Problem: Repeat the entries below in full, with every character unchanged.

Entries shown:
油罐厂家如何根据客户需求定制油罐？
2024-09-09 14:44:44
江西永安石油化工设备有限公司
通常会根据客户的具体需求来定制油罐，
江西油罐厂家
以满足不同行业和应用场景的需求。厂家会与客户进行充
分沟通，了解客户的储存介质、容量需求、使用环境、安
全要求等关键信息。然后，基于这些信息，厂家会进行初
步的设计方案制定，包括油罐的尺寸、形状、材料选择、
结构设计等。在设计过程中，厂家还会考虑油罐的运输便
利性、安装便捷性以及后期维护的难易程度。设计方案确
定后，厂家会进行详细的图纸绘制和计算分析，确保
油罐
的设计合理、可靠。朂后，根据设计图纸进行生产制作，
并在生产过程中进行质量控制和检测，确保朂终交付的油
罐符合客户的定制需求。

Reply to the task:
油罐厂家如何根据客户需求定制油罐？
2024-09-09 14:44:44
江西永安石油化工设备有限公司
通常会根据客户的具体需求来定制油罐，
江西油罐厂家
以满足不同行业和应用场景的需求。厂家会与客户进行充
分沟通，了解客户的储存介质、容量需求、使用环境、安
全要求等关键信息。然后，基于这些信息，厂家会进行初
步的设计方案制定，包括油罐的尺寸、形状、材料选择、
结构设计等。在设计过程中，厂家还会考虑油罐的运输便
利性、安装便捷性以及后期维护的难易程度。设计方案确
定后，厂家会进行详细的图纸绘制和计算分析，确保
油罐
的设计合理、可靠。朂后，根据设计图纸进行生产制作，
并在生产过程中进行质量控制和检测，确保朂终交付的油
罐符合客户的定制需求。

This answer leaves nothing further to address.